Merck Center for Catalysis at Princeton University, Princeton, New Jersey 08544, United States.
J Am Chem Soc. 2023 Apr 12;145(14):7736-7742. doi: 10.1021/jacs.3c01488. Epub 2023 Mar 28.
Alcohols are commercially abundant and structurally diverse reservoirs of sp-hybridized chemical space. However, the direct utilization of alcohols in C-C bond-forming cross-couplings remains underexplored. Herein we report an N-heterocyclic carbene (NHC)-mediated deoxygenative alkylation of alcohols and alkyl bromides via nickel-metallaphotoredox catalysis. This C(sp)-C(sp) cross-coupling exhibits a broad scope and is capable of forming bonds between two secondary carbon centers, a longstanding challenge in the field. Highly strained three-dimensional systems such as spirocycles, bicycles, and fused rings were excellent substrates, enabling the synthesis of new molecular frameworks. Linkages between pharmacophoric saturated ring systems were readily forged, representing a three-dimensional alternative to traditional biaryl formation. The utility of this cross-coupling technology is highlighted with the expedited synthesis of bioactive molecules.
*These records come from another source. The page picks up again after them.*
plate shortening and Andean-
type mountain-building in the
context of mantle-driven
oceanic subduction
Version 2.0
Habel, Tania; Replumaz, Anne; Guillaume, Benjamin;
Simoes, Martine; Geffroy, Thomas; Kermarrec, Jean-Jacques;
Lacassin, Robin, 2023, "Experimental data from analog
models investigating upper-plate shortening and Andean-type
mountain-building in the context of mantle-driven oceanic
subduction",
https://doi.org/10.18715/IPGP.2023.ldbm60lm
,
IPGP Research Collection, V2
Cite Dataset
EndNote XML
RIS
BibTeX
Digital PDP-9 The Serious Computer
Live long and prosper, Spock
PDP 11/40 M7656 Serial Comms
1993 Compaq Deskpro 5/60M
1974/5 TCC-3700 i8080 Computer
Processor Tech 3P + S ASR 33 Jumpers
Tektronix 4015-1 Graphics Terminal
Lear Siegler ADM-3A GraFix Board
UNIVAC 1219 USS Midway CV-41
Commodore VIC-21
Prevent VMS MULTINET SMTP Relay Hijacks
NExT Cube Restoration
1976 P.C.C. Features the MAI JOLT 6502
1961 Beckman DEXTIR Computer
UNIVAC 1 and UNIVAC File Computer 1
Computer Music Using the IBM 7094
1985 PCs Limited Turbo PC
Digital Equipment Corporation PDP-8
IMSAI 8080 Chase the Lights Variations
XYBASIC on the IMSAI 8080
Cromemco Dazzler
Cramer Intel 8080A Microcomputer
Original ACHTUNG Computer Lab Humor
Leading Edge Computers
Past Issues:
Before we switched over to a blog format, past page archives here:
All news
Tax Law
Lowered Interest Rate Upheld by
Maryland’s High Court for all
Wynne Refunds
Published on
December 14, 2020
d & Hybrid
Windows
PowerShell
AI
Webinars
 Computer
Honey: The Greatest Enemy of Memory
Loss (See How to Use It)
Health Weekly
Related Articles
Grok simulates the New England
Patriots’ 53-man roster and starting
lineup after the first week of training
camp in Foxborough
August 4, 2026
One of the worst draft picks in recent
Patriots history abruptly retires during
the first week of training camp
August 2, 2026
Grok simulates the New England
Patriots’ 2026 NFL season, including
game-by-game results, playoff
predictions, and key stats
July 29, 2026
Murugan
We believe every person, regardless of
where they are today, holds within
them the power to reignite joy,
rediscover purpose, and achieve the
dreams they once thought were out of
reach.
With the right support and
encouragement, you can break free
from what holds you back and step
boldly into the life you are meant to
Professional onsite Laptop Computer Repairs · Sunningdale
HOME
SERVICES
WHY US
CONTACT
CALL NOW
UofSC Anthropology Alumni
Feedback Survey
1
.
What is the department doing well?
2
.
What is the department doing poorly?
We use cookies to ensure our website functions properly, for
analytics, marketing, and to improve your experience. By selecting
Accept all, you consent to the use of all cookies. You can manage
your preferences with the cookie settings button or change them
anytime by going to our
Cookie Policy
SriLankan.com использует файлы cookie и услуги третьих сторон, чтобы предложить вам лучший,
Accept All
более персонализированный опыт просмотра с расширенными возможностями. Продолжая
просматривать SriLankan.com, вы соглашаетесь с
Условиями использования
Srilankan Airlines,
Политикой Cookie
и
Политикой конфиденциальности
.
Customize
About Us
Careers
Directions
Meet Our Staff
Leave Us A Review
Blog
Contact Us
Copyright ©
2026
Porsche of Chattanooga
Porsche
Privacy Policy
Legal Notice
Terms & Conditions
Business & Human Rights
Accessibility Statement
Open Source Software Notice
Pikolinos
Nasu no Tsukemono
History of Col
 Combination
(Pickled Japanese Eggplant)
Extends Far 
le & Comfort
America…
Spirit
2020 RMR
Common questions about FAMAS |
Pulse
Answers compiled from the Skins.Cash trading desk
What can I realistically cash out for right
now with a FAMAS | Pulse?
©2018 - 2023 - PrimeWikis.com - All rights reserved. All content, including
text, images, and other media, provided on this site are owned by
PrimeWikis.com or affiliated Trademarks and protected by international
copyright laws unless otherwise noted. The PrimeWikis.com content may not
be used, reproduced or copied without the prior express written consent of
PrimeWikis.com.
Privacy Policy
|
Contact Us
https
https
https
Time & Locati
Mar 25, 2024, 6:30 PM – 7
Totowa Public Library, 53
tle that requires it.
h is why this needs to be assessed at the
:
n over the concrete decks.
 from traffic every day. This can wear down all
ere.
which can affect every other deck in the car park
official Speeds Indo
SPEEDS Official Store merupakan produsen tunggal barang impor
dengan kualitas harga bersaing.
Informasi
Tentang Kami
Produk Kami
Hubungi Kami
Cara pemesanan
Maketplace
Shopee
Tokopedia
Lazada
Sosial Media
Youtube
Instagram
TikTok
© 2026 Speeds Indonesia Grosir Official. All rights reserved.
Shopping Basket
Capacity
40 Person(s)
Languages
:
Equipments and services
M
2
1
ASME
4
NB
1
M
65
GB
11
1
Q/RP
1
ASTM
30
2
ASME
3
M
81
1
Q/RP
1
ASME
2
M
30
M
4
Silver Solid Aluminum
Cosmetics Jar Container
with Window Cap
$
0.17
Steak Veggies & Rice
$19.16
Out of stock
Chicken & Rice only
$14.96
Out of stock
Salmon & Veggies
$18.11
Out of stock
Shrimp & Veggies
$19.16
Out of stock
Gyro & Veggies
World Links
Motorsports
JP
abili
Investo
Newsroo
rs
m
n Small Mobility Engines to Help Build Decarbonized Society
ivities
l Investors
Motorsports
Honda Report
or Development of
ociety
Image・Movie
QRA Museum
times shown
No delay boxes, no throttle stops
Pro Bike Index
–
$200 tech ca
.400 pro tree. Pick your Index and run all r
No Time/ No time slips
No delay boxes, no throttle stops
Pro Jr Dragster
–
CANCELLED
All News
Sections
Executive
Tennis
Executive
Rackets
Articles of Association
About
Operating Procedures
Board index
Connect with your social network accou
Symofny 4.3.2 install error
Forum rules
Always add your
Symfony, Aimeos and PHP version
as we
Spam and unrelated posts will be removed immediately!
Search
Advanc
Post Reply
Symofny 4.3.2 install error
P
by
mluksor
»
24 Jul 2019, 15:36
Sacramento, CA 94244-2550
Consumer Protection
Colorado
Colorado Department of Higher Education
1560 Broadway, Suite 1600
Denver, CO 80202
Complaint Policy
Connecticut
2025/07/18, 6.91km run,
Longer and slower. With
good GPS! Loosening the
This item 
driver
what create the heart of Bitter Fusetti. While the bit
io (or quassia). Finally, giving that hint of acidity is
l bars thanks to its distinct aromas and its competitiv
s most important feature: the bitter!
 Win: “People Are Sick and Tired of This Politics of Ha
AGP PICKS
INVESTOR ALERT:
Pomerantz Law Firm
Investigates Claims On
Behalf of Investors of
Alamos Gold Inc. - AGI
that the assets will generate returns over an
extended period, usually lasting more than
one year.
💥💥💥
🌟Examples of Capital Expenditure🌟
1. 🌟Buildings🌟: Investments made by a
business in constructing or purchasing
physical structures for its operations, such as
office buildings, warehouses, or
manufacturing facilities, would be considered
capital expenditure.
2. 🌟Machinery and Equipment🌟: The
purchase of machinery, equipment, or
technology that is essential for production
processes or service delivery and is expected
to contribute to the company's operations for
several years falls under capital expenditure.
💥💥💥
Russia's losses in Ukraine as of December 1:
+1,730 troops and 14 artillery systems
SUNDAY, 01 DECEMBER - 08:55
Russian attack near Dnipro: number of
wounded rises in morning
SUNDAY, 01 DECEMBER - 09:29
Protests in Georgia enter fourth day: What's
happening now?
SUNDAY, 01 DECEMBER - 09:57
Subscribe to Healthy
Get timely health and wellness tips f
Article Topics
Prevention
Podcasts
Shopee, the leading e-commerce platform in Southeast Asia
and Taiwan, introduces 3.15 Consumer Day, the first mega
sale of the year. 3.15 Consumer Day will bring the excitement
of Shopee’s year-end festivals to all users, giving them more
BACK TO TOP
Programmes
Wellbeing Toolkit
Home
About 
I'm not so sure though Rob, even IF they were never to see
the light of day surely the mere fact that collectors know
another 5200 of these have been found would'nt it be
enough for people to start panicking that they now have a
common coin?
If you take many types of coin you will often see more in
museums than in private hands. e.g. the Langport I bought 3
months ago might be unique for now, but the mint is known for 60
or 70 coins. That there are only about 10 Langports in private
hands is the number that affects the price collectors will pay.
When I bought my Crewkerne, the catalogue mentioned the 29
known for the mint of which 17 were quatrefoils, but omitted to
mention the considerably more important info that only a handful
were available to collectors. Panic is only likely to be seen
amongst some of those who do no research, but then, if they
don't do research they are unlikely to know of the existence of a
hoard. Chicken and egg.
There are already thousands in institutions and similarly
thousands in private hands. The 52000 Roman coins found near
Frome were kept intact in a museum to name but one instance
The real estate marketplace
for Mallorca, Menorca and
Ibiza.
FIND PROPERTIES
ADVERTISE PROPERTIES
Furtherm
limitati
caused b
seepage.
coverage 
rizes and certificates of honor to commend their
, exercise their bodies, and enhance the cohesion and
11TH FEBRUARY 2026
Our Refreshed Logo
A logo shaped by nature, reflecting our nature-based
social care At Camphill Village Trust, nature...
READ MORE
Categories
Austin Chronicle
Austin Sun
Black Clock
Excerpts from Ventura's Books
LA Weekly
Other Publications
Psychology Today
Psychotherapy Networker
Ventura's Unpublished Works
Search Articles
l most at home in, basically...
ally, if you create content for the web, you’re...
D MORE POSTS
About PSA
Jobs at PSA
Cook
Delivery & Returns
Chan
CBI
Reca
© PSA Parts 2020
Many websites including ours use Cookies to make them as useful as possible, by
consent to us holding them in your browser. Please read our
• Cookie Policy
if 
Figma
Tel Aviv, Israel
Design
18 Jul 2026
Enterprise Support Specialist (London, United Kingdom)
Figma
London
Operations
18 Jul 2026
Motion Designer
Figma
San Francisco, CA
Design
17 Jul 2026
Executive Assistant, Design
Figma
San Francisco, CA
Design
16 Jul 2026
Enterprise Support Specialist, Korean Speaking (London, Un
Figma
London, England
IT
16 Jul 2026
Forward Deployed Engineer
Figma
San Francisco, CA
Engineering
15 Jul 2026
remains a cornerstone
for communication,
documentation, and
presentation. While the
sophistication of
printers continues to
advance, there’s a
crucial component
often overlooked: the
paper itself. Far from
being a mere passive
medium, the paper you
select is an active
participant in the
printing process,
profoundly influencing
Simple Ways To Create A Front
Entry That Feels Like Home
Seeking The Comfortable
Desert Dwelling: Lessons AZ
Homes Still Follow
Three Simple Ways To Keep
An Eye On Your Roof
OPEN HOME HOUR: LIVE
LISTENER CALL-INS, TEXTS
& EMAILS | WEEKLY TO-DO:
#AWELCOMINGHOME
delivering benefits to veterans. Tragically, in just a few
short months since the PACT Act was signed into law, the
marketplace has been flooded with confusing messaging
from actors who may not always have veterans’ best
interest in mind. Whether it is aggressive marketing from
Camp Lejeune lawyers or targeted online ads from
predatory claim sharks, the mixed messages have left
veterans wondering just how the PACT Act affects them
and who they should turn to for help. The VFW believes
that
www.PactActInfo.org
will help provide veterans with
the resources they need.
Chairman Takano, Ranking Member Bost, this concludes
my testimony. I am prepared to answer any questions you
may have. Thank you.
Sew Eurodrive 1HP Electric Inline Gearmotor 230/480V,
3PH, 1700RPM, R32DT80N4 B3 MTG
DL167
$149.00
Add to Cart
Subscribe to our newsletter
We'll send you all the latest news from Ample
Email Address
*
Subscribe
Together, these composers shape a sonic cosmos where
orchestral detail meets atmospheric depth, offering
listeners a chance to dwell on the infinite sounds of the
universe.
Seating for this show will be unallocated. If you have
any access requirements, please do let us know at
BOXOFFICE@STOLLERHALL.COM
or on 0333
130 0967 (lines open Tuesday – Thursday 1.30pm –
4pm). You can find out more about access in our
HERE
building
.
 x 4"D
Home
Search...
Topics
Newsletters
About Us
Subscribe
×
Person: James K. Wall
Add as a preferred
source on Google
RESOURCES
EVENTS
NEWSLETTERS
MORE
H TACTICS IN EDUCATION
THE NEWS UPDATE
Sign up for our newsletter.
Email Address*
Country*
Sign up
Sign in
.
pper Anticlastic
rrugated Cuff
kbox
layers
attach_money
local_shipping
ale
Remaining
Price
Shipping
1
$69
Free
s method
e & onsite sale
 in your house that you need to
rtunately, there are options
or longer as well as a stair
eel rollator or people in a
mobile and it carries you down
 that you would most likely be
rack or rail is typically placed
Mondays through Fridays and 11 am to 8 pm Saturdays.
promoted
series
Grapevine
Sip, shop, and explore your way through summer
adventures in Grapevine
醇类是商业上丰富且结构多样的 sp 杂化化学空间储库。然而,醇类在 C-C 键形成交叉偶联中的直接利用仍未得到充分探索。在此,我们报告了通过镍金属光氧化还原催化的 N-杂环卡宾 (NHC) 介导的醇和烷基溴化物的脱氧烷基化反应。这种 C(sp)-C(sp) 交叉偶联具有广泛的适用范围,能够在两个次级碳原子中心之间形成键,这是该领域长期存在的挑战。高度应变的三维系统,如螺环、二环和稠环,是极好的底物,能够合成新的分子框架。药效饱和环系统之间的键很容易形成,代表了传统联苯形成的三维替代方案。通过快速合成生物活性分子,突出了这种交叉偶联技术的实用性。